Rendered images with source text:
⟨

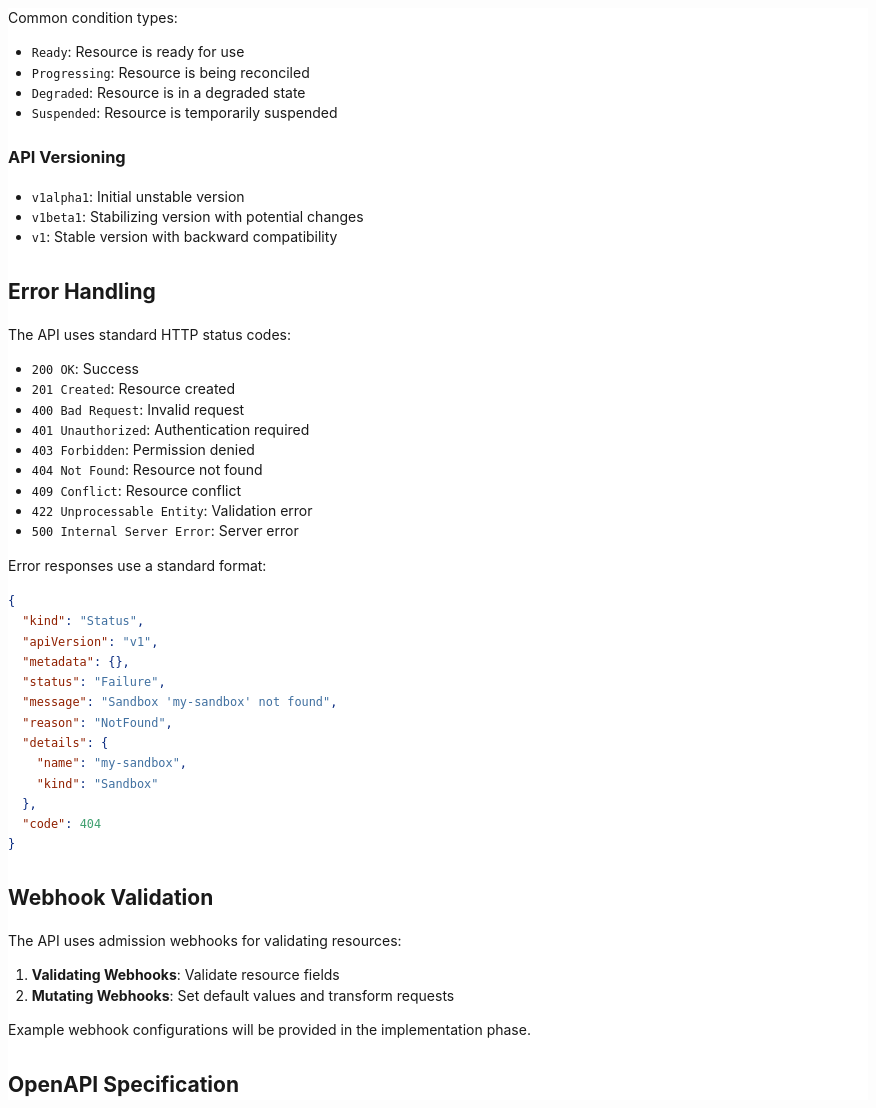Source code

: Common condition types:
- `Ready`: Resource is ready for use
- `Progressing`: Resource is being reconciled
- `Degraded`: Resource is in a degraded state
- `Suspended`: Resource is temporarily suspended

### API Versioning

- `v1alpha1`: Initial unstable version
- `v1beta1`: Stabilizing version with potential changes
- `v1`: Stable version with backward compatibility

## Error Handling

The API uses standard HTTP status codes:
- `200 OK`: Success
- `201 Created`: Resource created
- `400 Bad Request`: Invalid request
- `401 Unauthorized`: Authentication required
- `403 Forbidden`: Permission denied
- `404 Not Found`: Resource not found
- `409 Conflict`: Resource conflict
- `422 Unprocessable Entity`: Validation error
- `500 Internal Server Error`: Server error

Error responses use a standard format:

```json
{
  "kind": "Status",
  "apiVersion": "v1",
  "metadata": {},
  "status": "Failure",
  "message": "Sandbox 'my-sandbox' not found",
  "reason": "NotFound",
  "details": {
    "name": "my-sandbox",
    "kind": "Sandbox"
  },
  "code": 404
}
```

## Webhook Validation

The API uses admission webhooks for validating resources:

1. **Validating Webhooks**: Validate resource fields
2. **Mutating Webhooks**: Set default values and transform requests

Example webhook configurations will be provided in the implementation phase.

## OpenAPI Specification
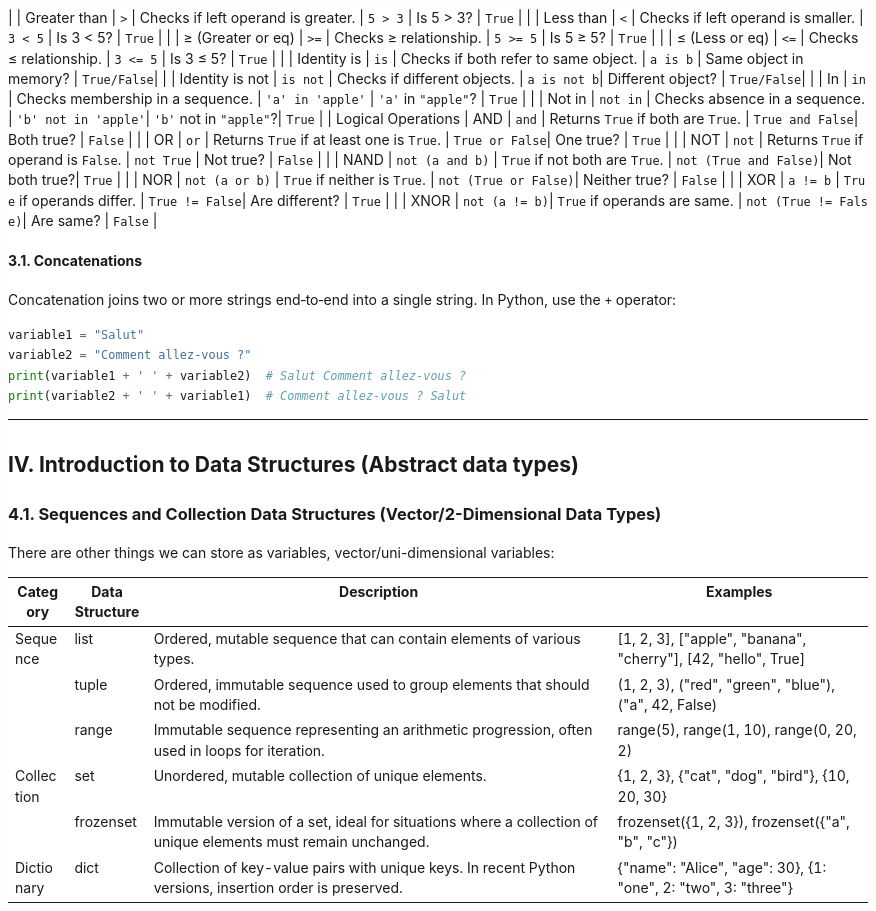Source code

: |                          | Greater than      | `>`        | Checks if left operand is greater.                   | `5 > 3`     | Is 5 > 3?               | `True`     |
|                          | Less than         | `<`        | Checks if left operand is smaller.                   | `3 < 5`     | Is 3 < 5?               | `True`     |
|                          | ≥ (Greater or eq) | `>=`       | Checks ≥ relationship.                               | `5 >= 5`    | Is 5 ≥ 5?               | `True`     |
|                          | ≤ (Less or eq)    | `<=`       | Checks ≤ relationship.                               | `3 <= 5`    | Is 3 ≤ 5?               | `True`     |
|                          | Identity is       | `is`       | Checks if both refer to same object.                 | `a is b`    | Same object in memory?  | `True/False`|
|                          | Identity is not   | `is not`   | Checks if different objects.                         | `a is not b`| Different object?       | `True/False`|
|                          | In                | `in`       | Checks membership in a sequence.                     | `'a' in 'apple'`  | `'a'` in `"apple"`? | `True`     |
|                          | Not in            | `not in`   | Checks absence in a sequence.                       | `'b' not in 'apple'`| `'b'` not in `"apple"`?| `True`     |
| Logical Operations       | AND               | `and`      | Returns `True` if both are `True`.                  | `True and False`| Both true?         | `False`    |
|                          | OR                | `or`       | Returns `True` if at least one is `True`.           | `True or False`| One true?          | `True`     |
|                          | NOT               | `not`      | Returns `True` if operand is `False`.                | `not True`    | Not true?           | `False`    |
|                          | NAND              | `not (a and b)` | `True` if not both are `True`.                | `not (True and False)`| Not both true?| `True`     |
|                          | NOR               | `not (a or b)`  | `True` if neither is `True`.                   | `not (True or False)`| Neither true?  | `False`    |
|                          | XOR               | `a != b`   | `True` if operands differ.                          | `True != False`| Are different?     | `True`     |
|                          | XNOR              | `not (a != b)`| `True` if operands are same.                     | `not (True != False)`| Are same?      | `False`    |

#### 3.1. Concatenations

Concatenation joins two or more strings end‑to‑end into a single string. In Python, use the `+` operator:

```python
variable1 = "Salut"
variable2 = "Comment allez‑vous ?"
print(variable1 + ' ' + variable2)  # Salut Comment allez‑vous ?
print(variable2 + ' ' + variable1)  # Comment allez‑vous ? Salut
```

---

## Ⅳ. Introduction to Data Structures (Abstract data types)

### 4.1. Sequences and Collection Data Structures (Vector/2-Dimensional Data Types)

There are other things we can store as variables, vector/uni-dimensional variables:

| **Category**   | **Data Structure** | **Description**                                                                                                      | **Examples**                                                        |
|----------------|--------------------|----------------------------------------------------------------------------------------------------------------------|---------------------------------------------------------------------|
| Sequence       | list             | Ordered, mutable sequence that can contain elements of various types.                                                | [1, 2, 3], ["apple", "banana", "cherry"], [42, "hello", True] |
|                | tuple            | Ordered, immutable sequence used to group elements that should not be modified.                                      | (1, 2, 3), ("red", "green", "blue"), ("a", 42, False)         |
|                | range            | Immutable sequence representing an arithmetic progression, often used in loops for iteration.                        | range(5), range(1, 10), range(0, 20, 2)                       |
| Collection     | set              | Unordered, mutable collection of unique elements.                                                                    | {1, 2, 3}, {"cat", "dog", "bird"}, {10, 20, 30}               |
|                | frozenset        | Immutable version of a set, ideal for situations where a collection of unique elements must remain unchanged.        | frozenset({1, 2, 3}), frozenset({"a", "b", "c"})                |
| Dictionary     | dict             | Collection of key-value pairs with unique keys. In recent Python versions, insertion order is preserved.             | {"name": "Alice", "age": 30}, {1: "one", 2: "two", 3: "three"}  |
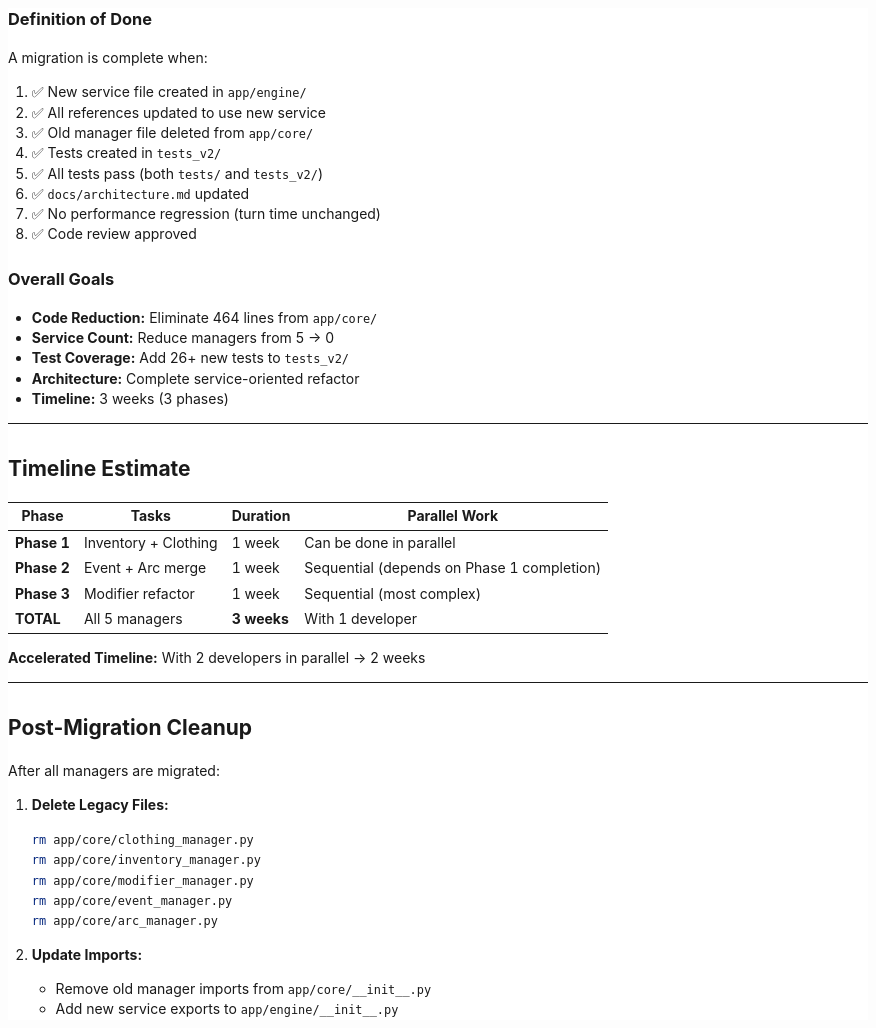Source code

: ### Definition of Done

A migration is complete when:

1. ✅ New service file created in `app/engine/`
2. ✅ All references updated to use new service
3. ✅ Old manager file deleted from `app/core/`
4. ✅ Tests created in `tests_v2/`
5. ✅ All tests pass (both `tests/` and `tests_v2/`)
6. ✅ `docs/architecture.md` updated
7. ✅ No performance regression (turn time unchanged)
8. ✅ Code review approved

### Overall Goals

- **Code Reduction:** Eliminate 464 lines from `app/core/`
- **Service Count:** Reduce managers from 5 → 0
- **Test Coverage:** Add 26+ new tests to `tests_v2/`
- **Architecture:** Complete service-oriented refactor
- **Timeline:** 3 weeks (3 phases)

---

## Timeline Estimate

| Phase | Tasks | Duration | Parallel Work |
|-------|-------|----------|---------------|
| **Phase 1** | Inventory + Clothing | 1 week | Can be done in parallel |
| **Phase 2** | Event + Arc merge | 1 week | Sequential (depends on Phase 1 completion) |
| **Phase 3** | Modifier refactor | 1 week | Sequential (most complex) |
| **TOTAL** | All 5 managers | **3 weeks** | With 1 developer |

**Accelerated Timeline:** With 2 developers in parallel → 2 weeks

---

## Post-Migration Cleanup

After all managers are migrated:

1. **Delete Legacy Files:**
   ```bash
   rm app/core/clothing_manager.py
   rm app/core/inventory_manager.py
   rm app/core/modifier_manager.py
   rm app/core/event_manager.py
   rm app/core/arc_manager.py
   ```

2. **Update Imports:**
   - Remove old manager imports from `app/core/__init__.py`
   - Add new service exports to `app/engine/__init__.py`
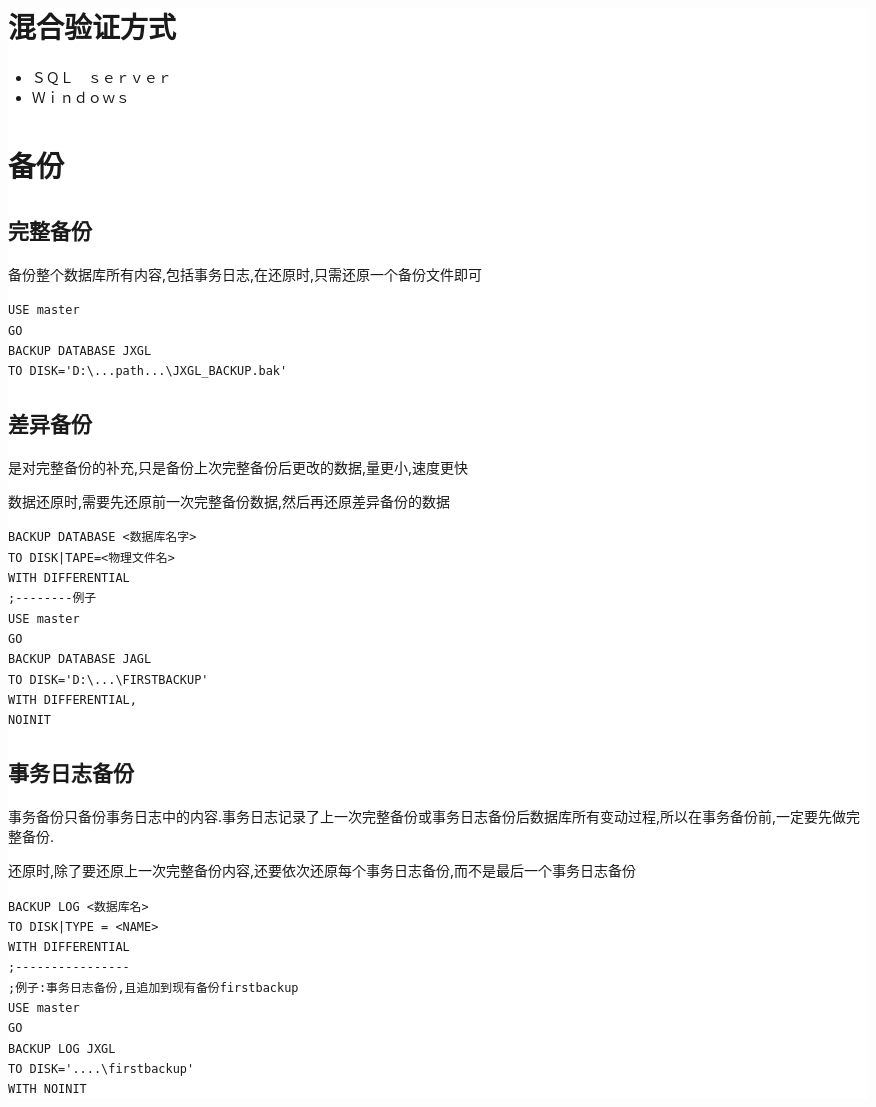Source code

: 

# 混合验证方式

- ＳＱＬ　ｓｅｒｖｅｒ
- Ｗｉｎｄｏｗｓ

# 备份

## 完整备份

备份整个数据库所有内容,包括事务日志,在还原时,只需还原一个备份文件即可

```mssql
USE master
GO
BACKUP DATABASE JXGL
TO DISK='D:\...path...\JXGL_BACKUP.bak'
```

## 差异备份

是对完整备份的补充,只是备份上次完整备份后更改的数据,量更小,速度更快

数据还原时,需要先还原前一次完整备份数据,然后再还原差异备份的数据

```mssql
BACKUP DATABASE <数据库名字>
TO DISK|TAPE=<物理文件名>
WITH DIFFERENTIAL
;--------例子
USE master
GO
BACKUP DATABASE JAGL
TO DISK='D:\...\FIRSTBACKUP'
WITH DIFFERENTIAL,
NOINIT
```

## 事务日志备份

事务备份只备份事务日志中的内容.事务日志记录了上一次完整备份或事务日志备份后数据库所有变动过程,所以在事务备份前,一定要先做完整备份.

还原时,除了要还原上一次完整备份内容,还要依次还原每个事务日志备份,而不是最后一个事务日志备份

```mssql
BACKUP LOG <数据库名>
TO DISK|TYPE = <NAME>
WITH DIFFERENTIAL
;----------------
;例子:事务日志备份,且追加到现有备份firstbackup
USE master
GO
BACKUP LOG JXGL
TO DISK='....\firstbackup'
WITH NOINIT
```
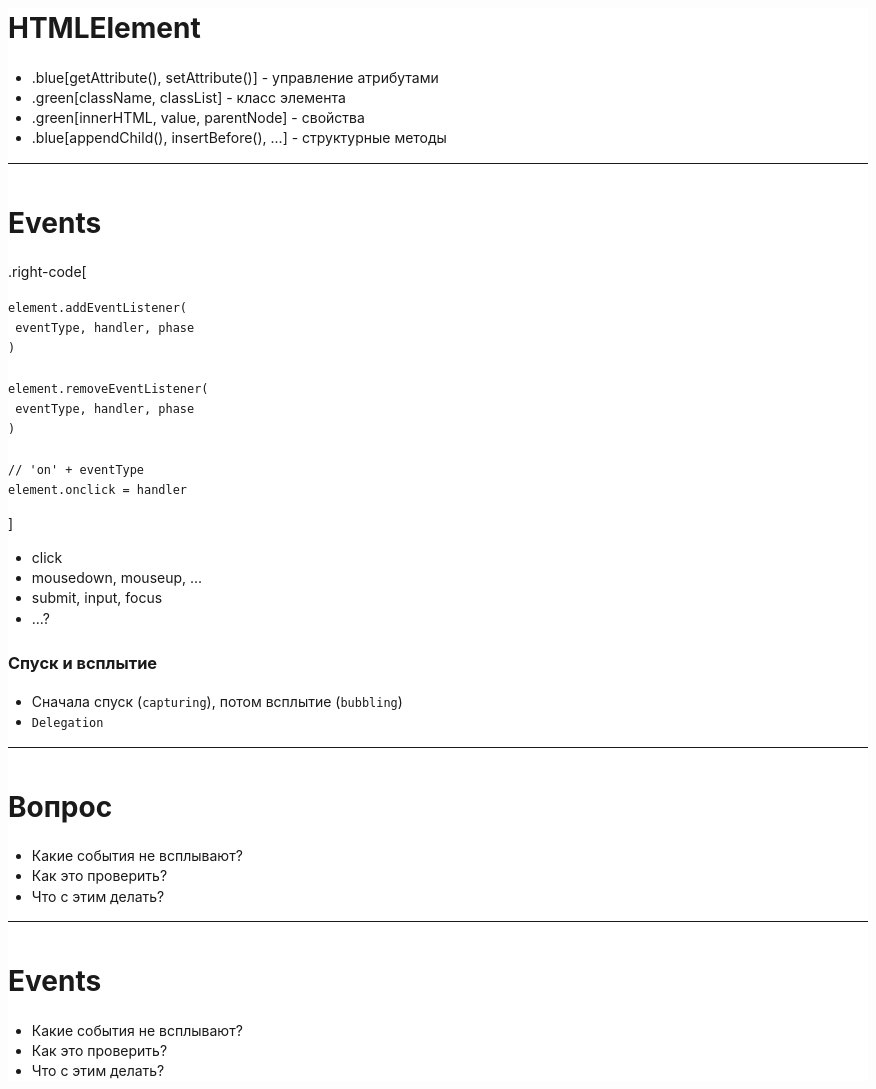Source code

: 
# HTMLElement

- .blue[getAttribute(), setAttribute()] - управление атрибутами
- .green[className, classList] - класс элемента
- .green[innerHTML, value, parentNode] - свойства
- .blue[appendChild(), insertBefore(), ...] - структурные методы 

---

# Events

.right-code[
```
element.addEventListener(
 eventType, handler, phase
) 

element.removeEventListener(
 eventType, handler, phase
)

// 'on' + eventType
element.onclick = handler 
```
]

- click
- mousedown, mouseup, ...
- submit, input, focus
- ...?

### Спуск и всплытие

- Сначала спуск (`capturing`), потом всплытие (`bubbling`)
- `Delegation`

---

# Вопрос

- Какие события не всплывают?
- Как это проверить?
- Что с этим делать?

---

# Events

- Какие события не всплывают?
- Как это проверить?
- Что с этим делать?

⟩

Above are entries with pictures among them. Write out exactly the lines from the one containing "1. **Delete Legacy Files:**" through the one containing "- mousedown, mouseup, ...", ends included, and leave those pictures out.

WRITTEN RESPONSE:
1. **Delete Legacy Files:**
   ```bash
   rm app/core/clothing_manager.py
   rm app/core/inventory_manager.py
   rm app/core/modifier_manager.py
   rm app/core/event_manager.py
   rm app/core/arc_manager.py
   ```

2. **Update Imports:**
   - Remove old manager imports from `app/core/__init__.py`
   - Add new service exports to `app/engine/__init__.py`
Source code

: 

# 混合验证方式

- ＳＱＬ　ｓｅｒｖｅｒ
- Ｗｉｎｄｏｗｓ

# 备份

## 完整备份

备份整个数据库所有内容,包括事务日志,在还原时,只需还原一个备份文件即可

```mssql
USE master
GO
BACKUP DATABASE JXGL
TO DISK='D:\...path...\JXGL_BACKUP.bak'
```

## 差异备份

是对完整备份的补充,只是备份上次完整备份后更改的数据,量更小,速度更快

数据还原时,需要先还原前一次完整备份数据,然后再还原差异备份的数据

```mssql
BACKUP DATABASE <数据库名字>
TO DISK|TAPE=<物理文件名>
WITH DIFFERENTIAL
;--------例子
USE master
GO
BACKUP DATABASE JAGL
TO DISK='D:\...\FIRSTBACKUP'
WITH DIFFERENTIAL,
NOINIT
```

## 事务日志备份

事务备份只备份事务日志中的内容.事务日志记录了上一次完整备份或事务日志备份后数据库所有变动过程,所以在事务备份前,一定要先做完整备份.

还原时,除了要还原上一次完整备份内容,还要依次还原每个事务日志备份,而不是最后一个事务日志备份

```mssql
BACKUP LOG <数据库名>
TO DISK|TYPE = <NAME>
WITH DIFFERENTIAL
;----------------
;例子:事务日志备份,且追加到现有备份firstbackup
USE master
GO
BACKUP LOG JXGL
TO DISK='....\firstbackup'
WITH NOINIT
```
Source code

: 
# HTMLElement

- .blue[getAttribute(), setAttribute()] - управление атрибутами
- .green[className, classList] - класс элемента
- .green[innerHTML, value, parentNode] - свойства
- .blue[appendChild(), insertBefore(), ...] - структурные методы 

---

# Events

.right-code[
```
element.addEventListener(
 eventType, handler, phase
) 

element.removeEventListener(
 eventType, handler, phase
)

// 'on' + eventType
element.onclick = handler 
```
]

- click
- mousedown, mouseup, ...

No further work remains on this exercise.